Secondly, the association network of CO2 emissions should be optimized in the Chengdu-Chongqing urban agglomeration to take advantage of the core cities with low CO2 emissions, and to promote associations among various cohesive subgroups. The conclusion of the analysis of centrality showed that Chengdu and Chongqing are two core cities in the association network of CO2 emissions, while Mianyang, Deyang, and Nanchong are sub-core cities. To promote the coordinated development of the urban agglomeration, it is important to use the radiation roles of Chengdu and Chongqing and strengthen the influences of sub-core cities. The result of cohesive subgroups indicated that there are more and closer links among subgroups, which should be fully utilized to achieve coordinated emission reduction.

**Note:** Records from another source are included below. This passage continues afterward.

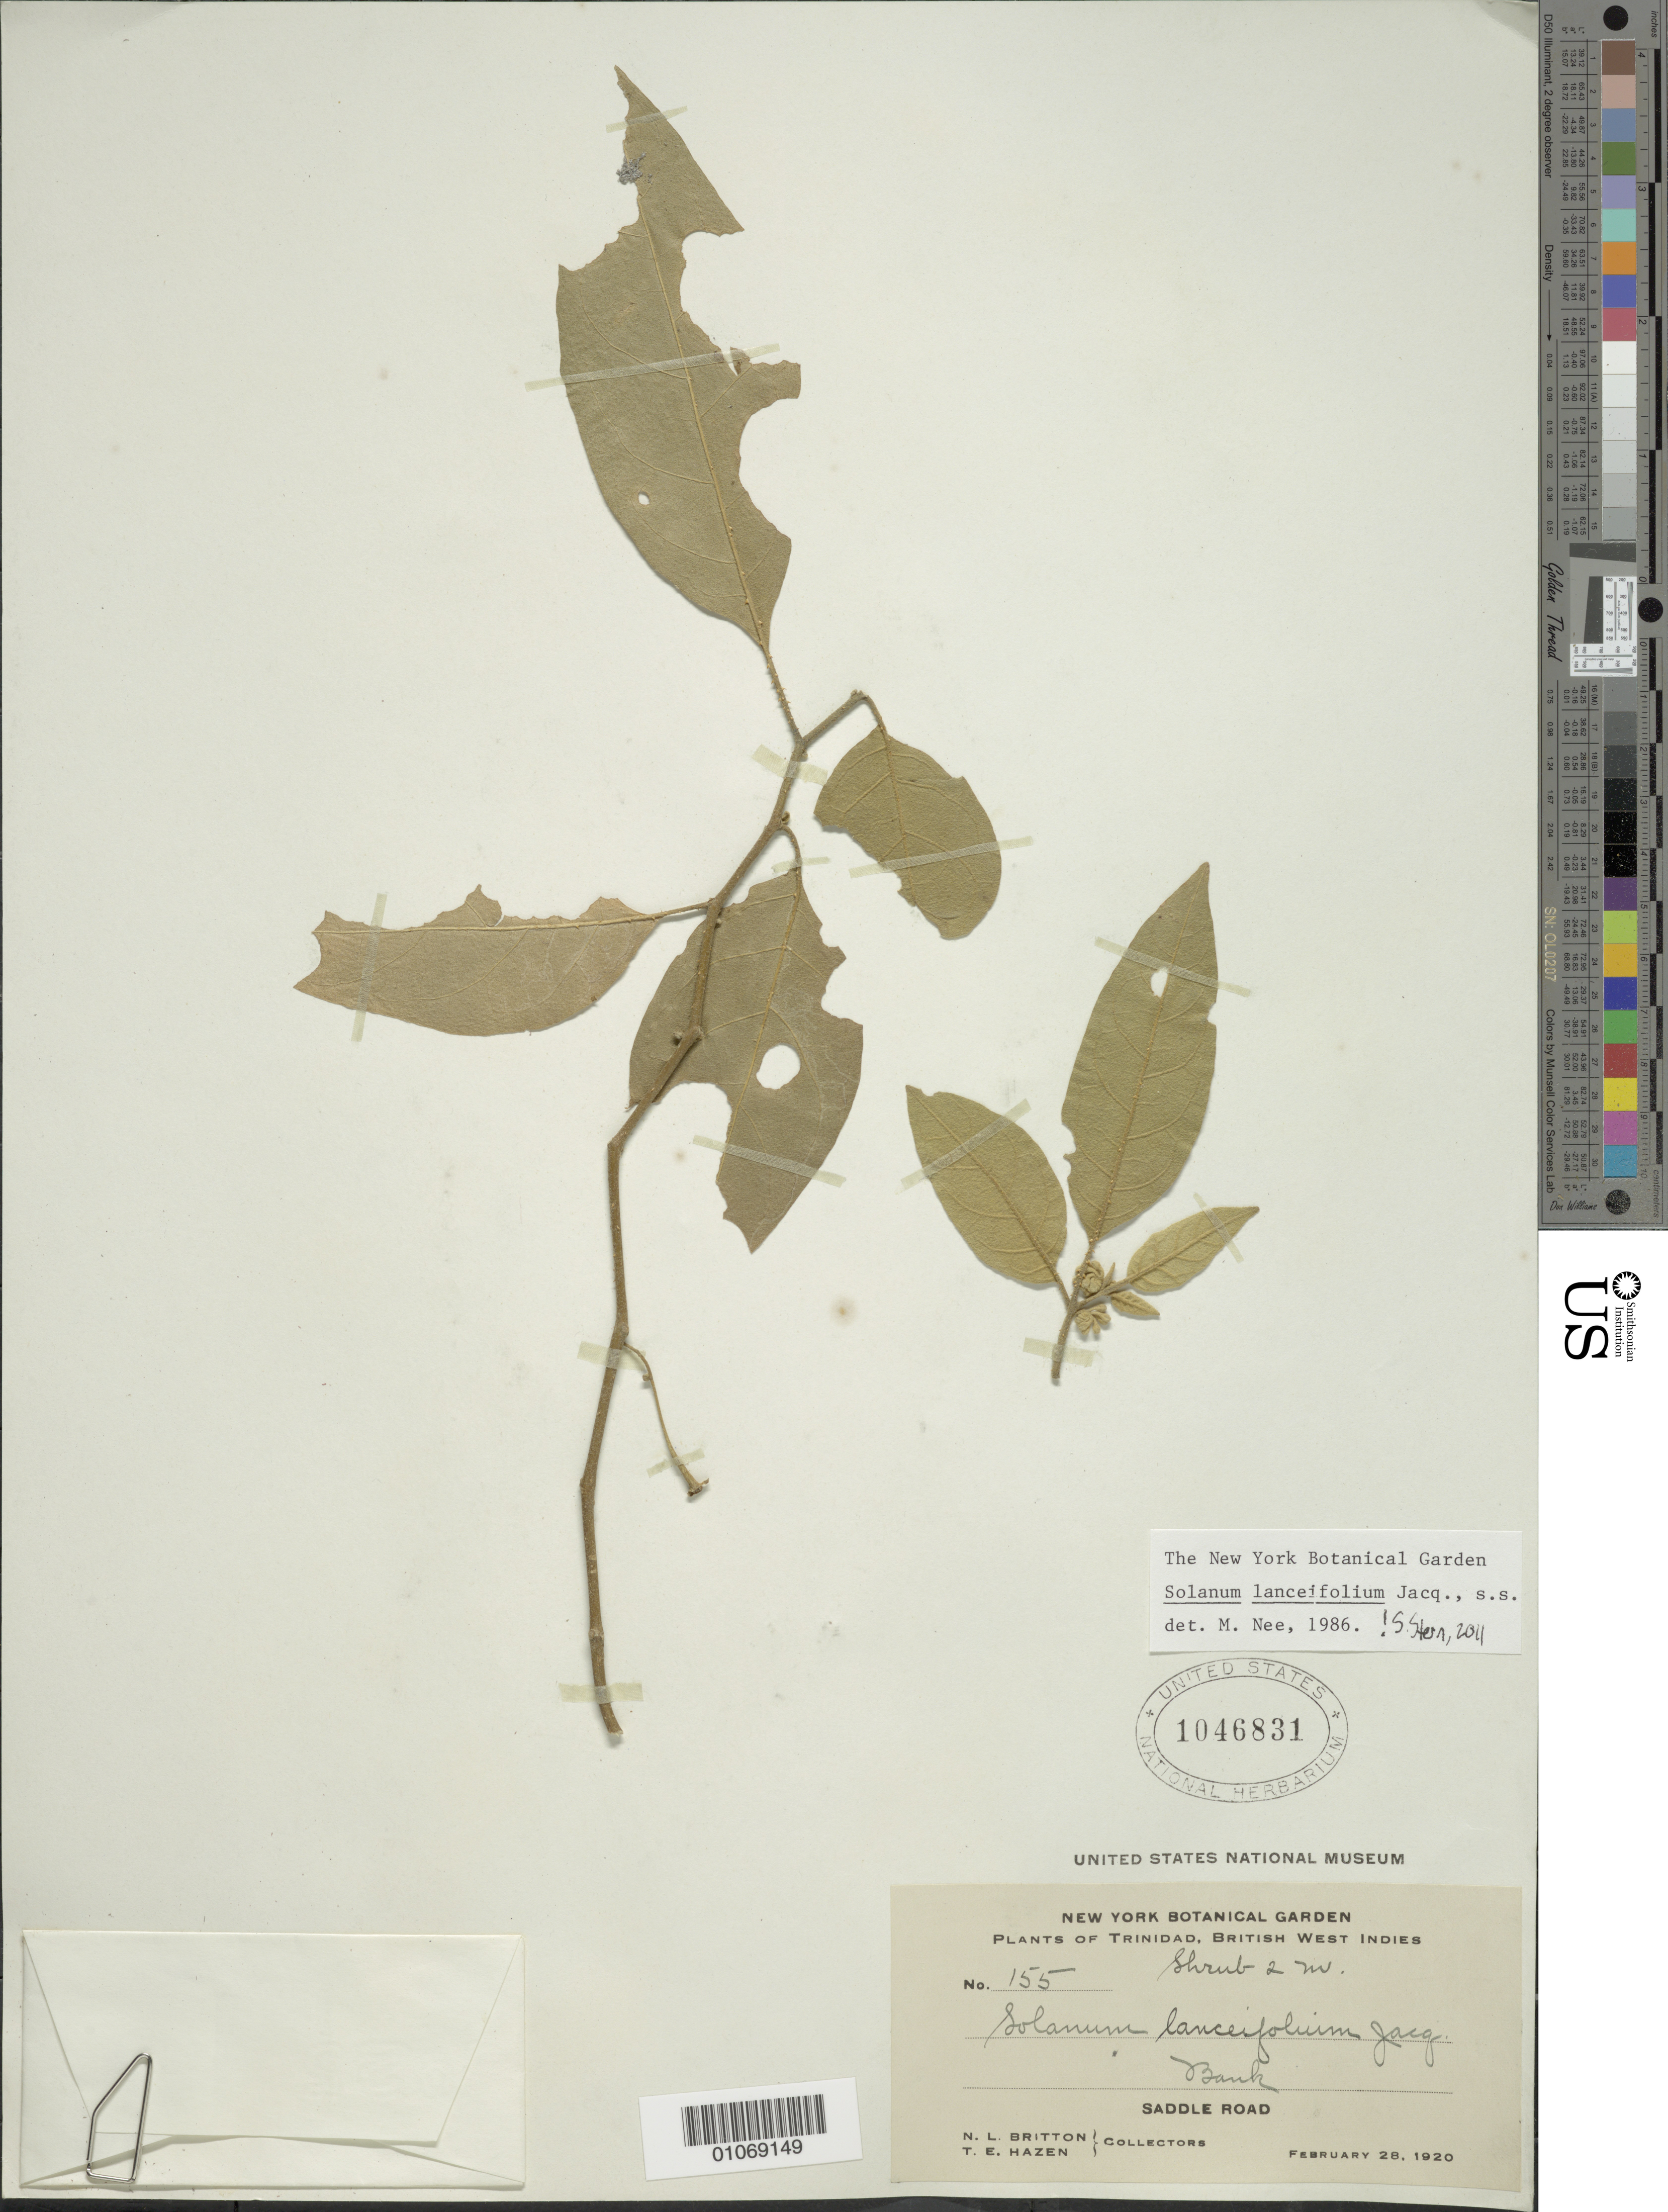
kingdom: Plantae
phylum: Tracheophyta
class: Magnoliopsida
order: Solanales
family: Solanaceae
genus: Solanum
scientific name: Solanum lanceifolium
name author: Jacq.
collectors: N. Britton & T. E. Hazen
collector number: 155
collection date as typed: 20 Feb 1920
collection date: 1920-02-20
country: Trinidad and Tobago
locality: Saddle Road, bank.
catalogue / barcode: US 1046831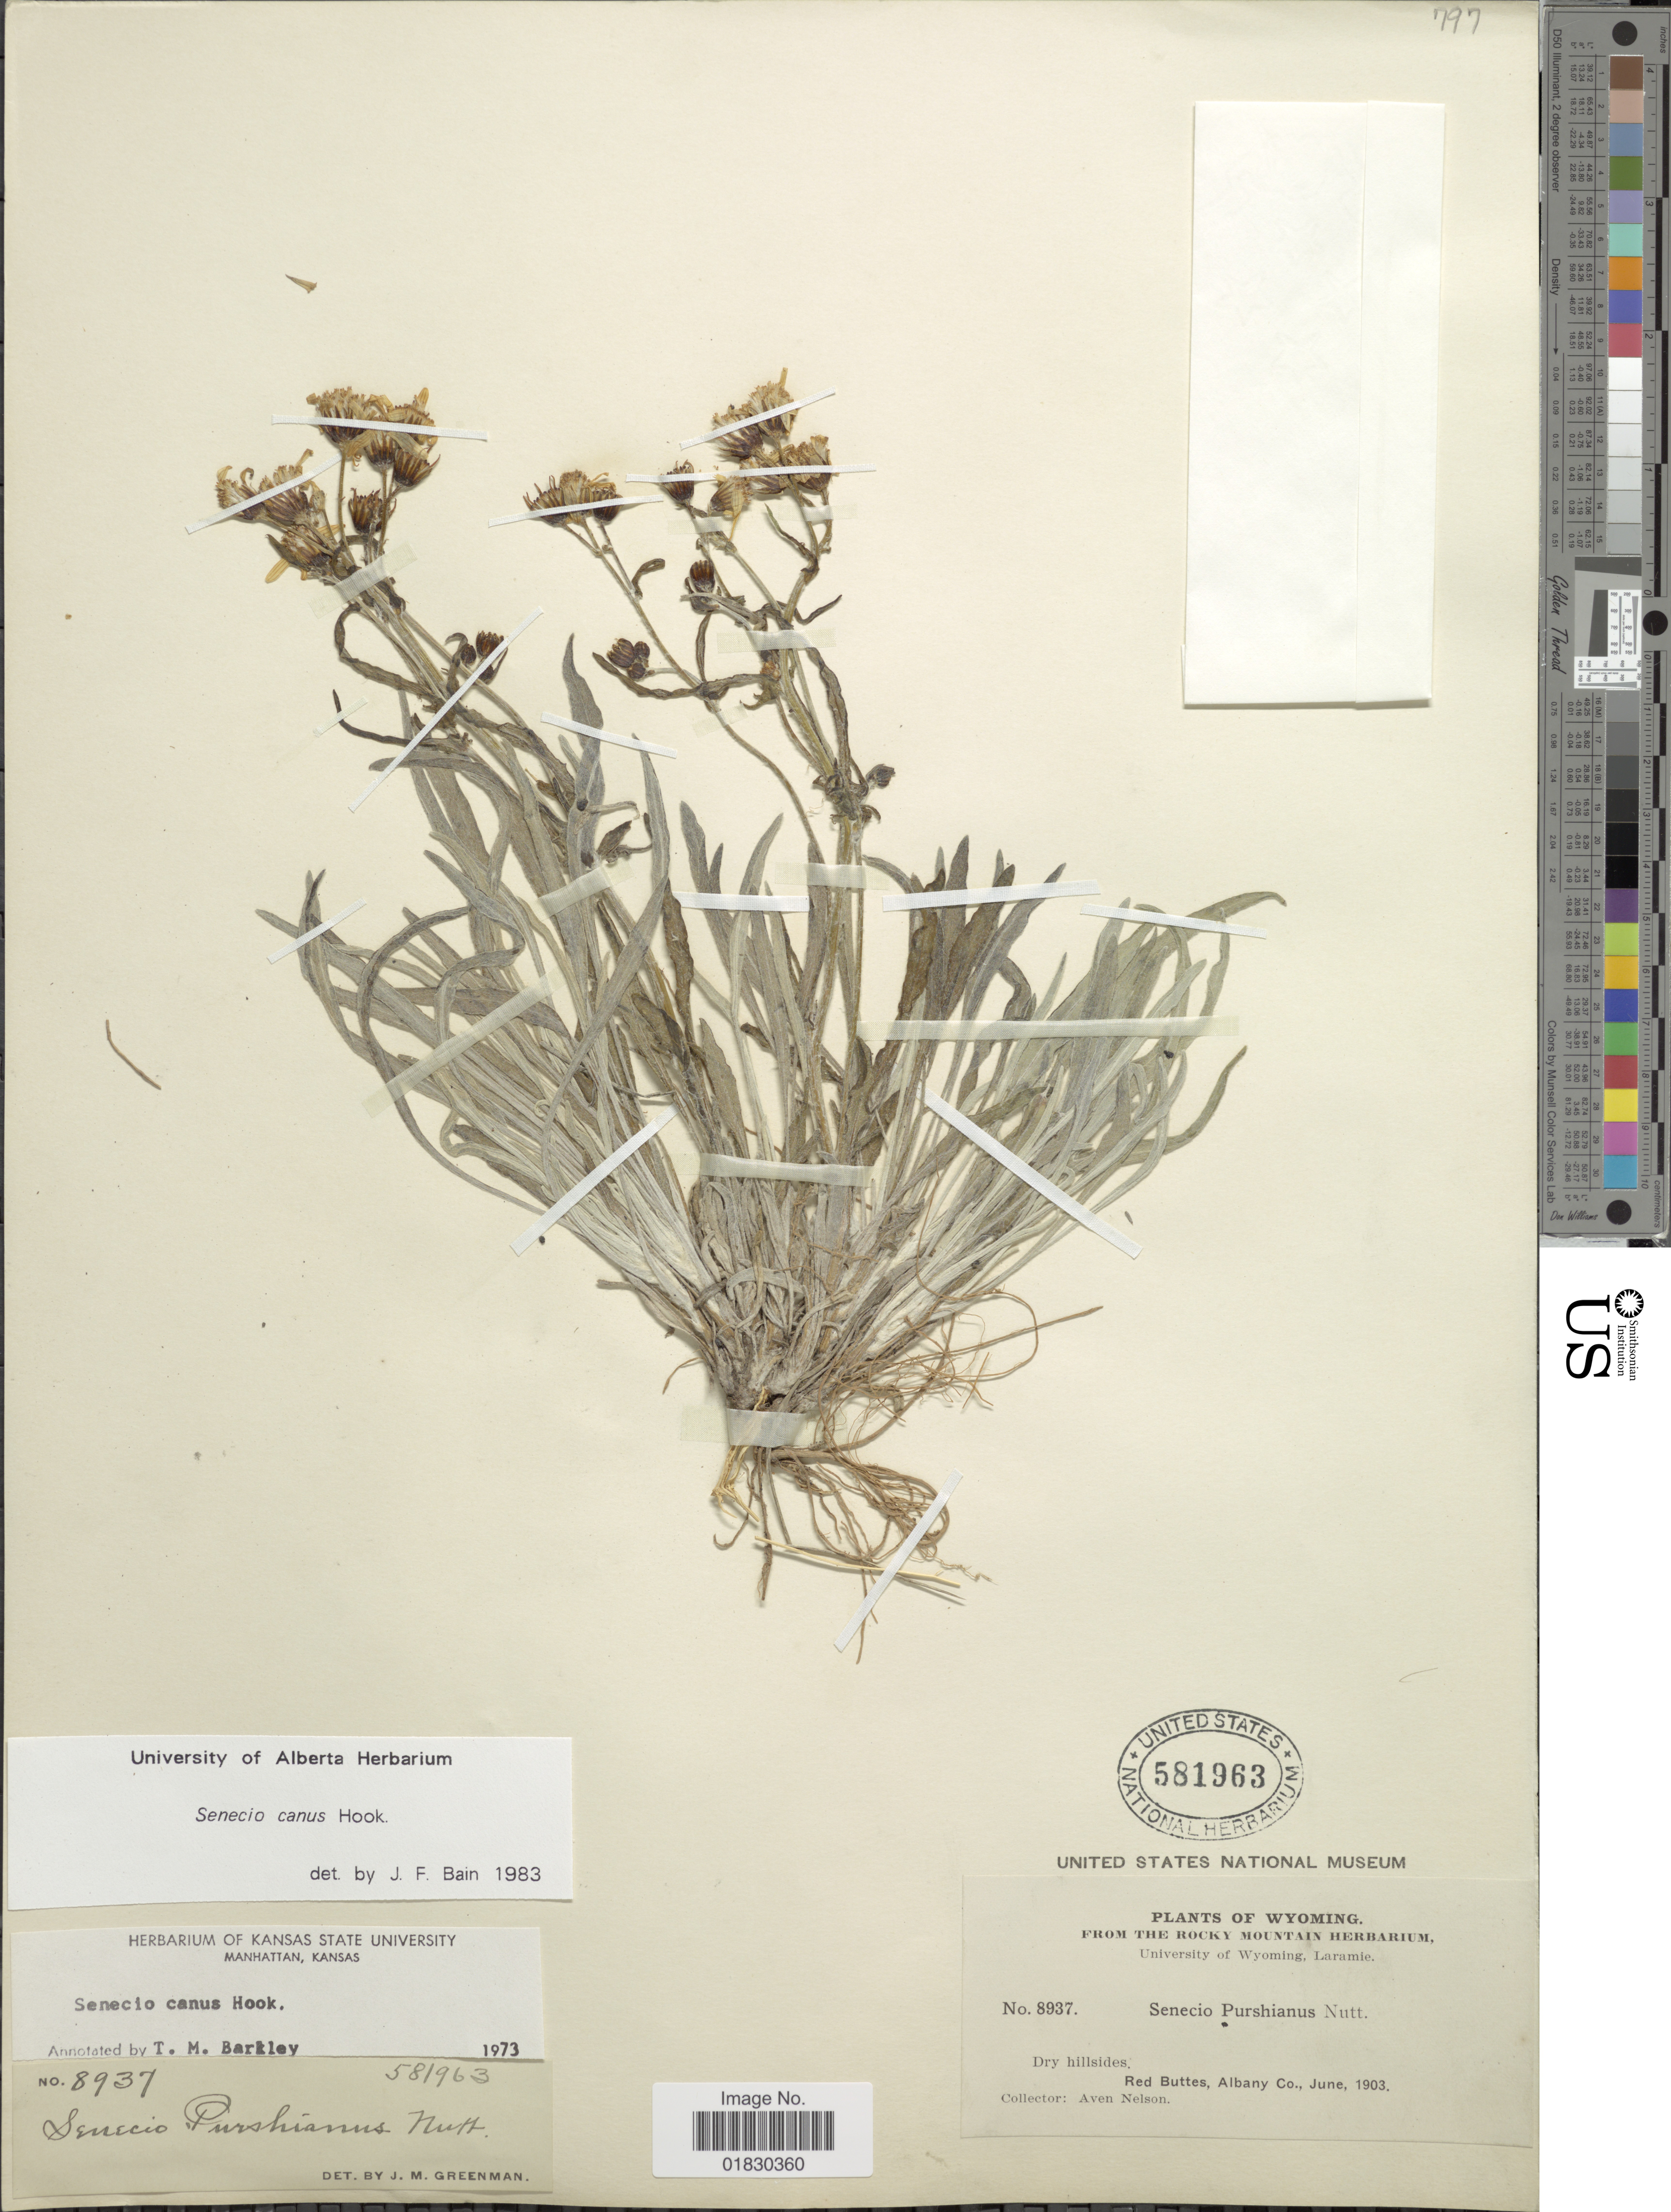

Finally, the promotional roles of the global network structure and individual network structure of CO2 emission should be exerted to lower the regional CO2 emission intensity and narrow the differences in CO2 emission among cities. On one hand, the association network links of CO2 emissions should be increased, which will involve the creation of more channels of CO2 emission flow among cities. On the other hand, the strength of association should be reinforced, which will involve broadening the width of the channel for CO2 emission flow.